Column: Cost of Living
0
Votes

Column: Cost of Living

As the person primarily responsible for stocking the house with supplies and maintaining miscellaneous inventory, I am frequently in stores (supermarket, drugstore, pet store, etc.) buying the staples (not an office supply reference) our family needs to maintain our lifestyle, such as it is. And if I do say so myself, and I do, I do an excellent job balancing needs, wants and available cash flow to fulfill those various requirements. I don’t know if I should win an award, but I should definitely be nominated for the tasks I regularly undertake and the success I have completing them. Moreover, considering the underlying fact that I have a terminal disease: stage IV, non-small cell lung cancer (the incurable kind), and a cash flow which is hardly guaranteed or predictable, I certainly deserve an "A" for effort.

As much as I don’t/didn’t want to factor my original prognosis: "13 months to two years" into my daily life, especially when allocating resources/spending money, not considering that prognosis/time line has been nearly impossible. The logic goes something like this: why spend money today on an item I might not need in six months (if you know what I mean)? Why deprive/neglect myself today (a definite) in order to prepare/plan for tomorrow (a maybe), a tomorrow that, ever since my February, 2009 diagnosis is no longer guaranteed, or at least no longer anticipated as it was prior to that date – on paper, anyway; given the fact that both of my parents lived into their mid-eighties (I was diagnosed at 54 and half)?

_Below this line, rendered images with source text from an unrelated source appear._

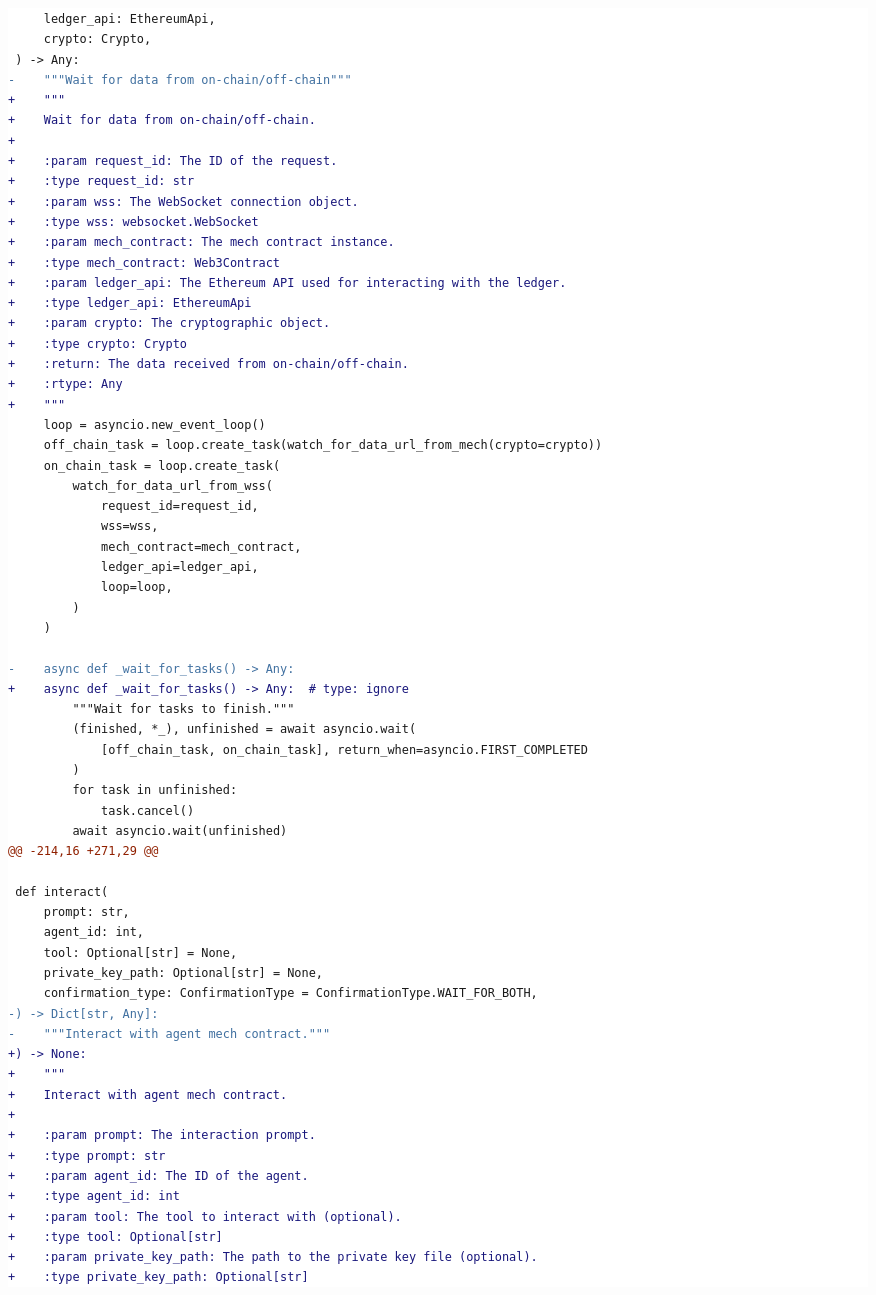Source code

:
 ```diff
     ledger_api: EthereumApi,
     crypto: Crypto,
 ) -> Any:
-    """Wait for data from on-chain/off-chain"""
+    """
+    Wait for data from on-chain/off-chain.
+
+    :param request_id: The ID of the request.
+    :type request_id: str
+    :param wss: The WebSocket connection object.
+    :type wss: websocket.WebSocket
+    :param mech_contract: The mech contract instance.
+    :type mech_contract: Web3Contract
+    :param ledger_api: The Ethereum API used for interacting with the ledger.
+    :type ledger_api: EthereumApi
+    :param crypto: The cryptographic object.
+    :type crypto: Crypto
+    :return: The data received from on-chain/off-chain.
+    :rtype: Any
+    """
     loop = asyncio.new_event_loop()
     off_chain_task = loop.create_task(watch_for_data_url_from_mech(crypto=crypto))
     on_chain_task = loop.create_task(
         watch_for_data_url_from_wss(
             request_id=request_id,
             wss=wss,
             mech_contract=mech_contract,
             ledger_api=ledger_api,
             loop=loop,
         )
     )
 
-    async def _wait_for_tasks() -> Any:
+    async def _wait_for_tasks() -> Any:  # type: ignore
         """Wait for tasks to finish."""
         (finished, *_), unfinished = await asyncio.wait(
             [off_chain_task, on_chain_task], return_when=asyncio.FIRST_COMPLETED
         )
         for task in unfinished:
             task.cancel()
         await asyncio.wait(unfinished)
@@ -214,16 +271,29 @@
 
 def interact(
     prompt: str,
     agent_id: int,
     tool: Optional[str] = None,
     private_key_path: Optional[str] = None,
     confirmation_type: ConfirmationType = ConfirmationType.WAIT_FOR_BOTH,
-) -> Dict[str, Any]:
-    """Interact with agent mech contract."""
+) -> None:
+    """
+    Interact with agent mech contract.
+
+    :param prompt: The interaction prompt.
+    :type prompt: str
+    :param agent_id: The ID of the agent.
+    :type agent_id: int
+    :param tool: The tool to interact with (optional).
+    :type tool: Optional[str]
+    :param private_key_path: The path to the private key file (optional).
+    :type private_key_path: Optional[str]
```
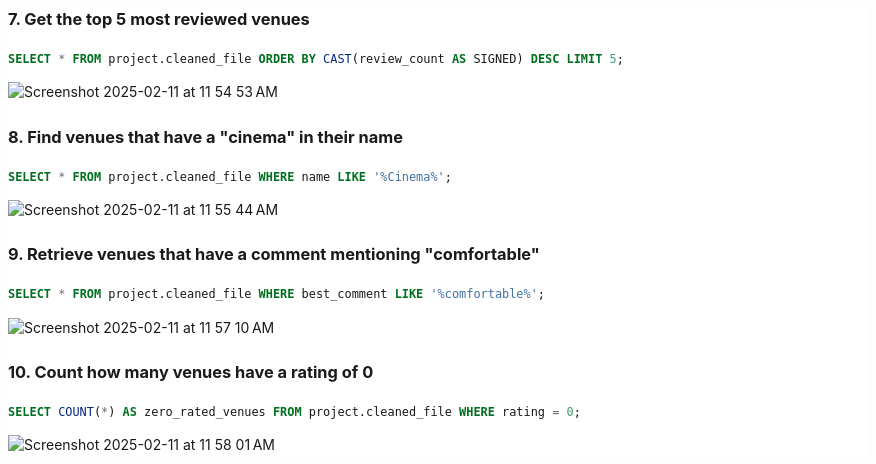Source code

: ### 7. Get the top 5 most reviewed venues
```sql
SELECT * FROM project.cleaned_file ORDER BY CAST(review_count AS SIGNED) DESC LIMIT 5;
```
<img width="818" alt="Screenshot 2025-02-11 at 11 54 53 AM" src="https://github.com/user-attachments/assets/ab24d78e-c218-4d03-8e13-87e37b3c6408" />

### 8. Find venues that have a "cinema" in their name
```sql
SELECT * FROM project.cleaned_file WHERE name LIKE '%Cinema%';
```
<img width="936" alt="Screenshot 2025-02-11 at 11 55 44 AM" src="https://github.com/user-attachments/assets/38fda1c3-5a9c-4b2a-acc0-e2c6e738a6cc" />

### 9. Retrieve venues that have a comment mentioning "comfortable"
```sql
SELECT * FROM project.cleaned_file WHERE best_comment LIKE '%comfortable%';
```
<img width="895" alt="Screenshot 2025-02-11 at 11 57 10 AM" src="https://github.com/user-attachments/assets/f3ac8b85-2aaf-4209-b9cf-bd69a8cdb3a5" />

### 10. Count how many venues have a rating of 0
```sql
SELECT COUNT(*) AS zero_rated_venues FROM project.cleaned_file WHERE rating = 0;
```
<img width="146" alt="Screenshot 2025-02-11 at 11 58 01 AM" src="https://github.com/user-attachments/assets/2c9ed016-e169-496c-a93b-367776b84845" />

Nevertheless, as my life has gone on, somewhat unexpectedly, considering what my oncologist said to Team Lourie back in early 2009, my attitude about the future has evolved. Whereas once I had one (pre-diagnosis), then didn’t (post diagnosis); now I sort of am having one, subject to change of course and therein lies the rub (although, it’s a heck of a lot more than a "rub," it’s more like a systemic irritation); trying to live/consume normally in the face/context of a terminal cancer diagnosis. It has been and continues to be the bane of my rather fortunate existence. I don’t want to pretend or presume that life goes on as I have said it has – for me, but acting as if it doesn’t is hardly the negative attitude I want to embrace. And for the most part, I haven’t.

This emotional maturity manifested itself recently at the supermarket. I bought multiple items that I didn’t need now (charcoal lighter fluid, two cans of shaving gel; in general, non-perishables), but presumably would need later (months later), but given their sale price, their net cost to me was too appealing to resist, so I bought them – without thinking too much about my life expectancy time line. In fact, the time line thing didn’t hit me until later when I realized that I had made purchases whose ultimate benefit to me (other then the price discount now), when I would actually use/need the items, was not now, but later, much later. A "later" that I’m not 100-percent sure I have, given my semi-precarious cancer-centric existence. The future was once again part of my instinctive planning. And that realization made me feel unburdened somehow.

Mind over matter, I’m sure, since I’ve received no result (lab work, CT Scan, etc. – and certainly no assurance from my oncologist) to indicate that my medical status has changed somehow. Still, it was a good feeling to have and one that gave me hope that my future is indeed more than just an abbreviated version of my past.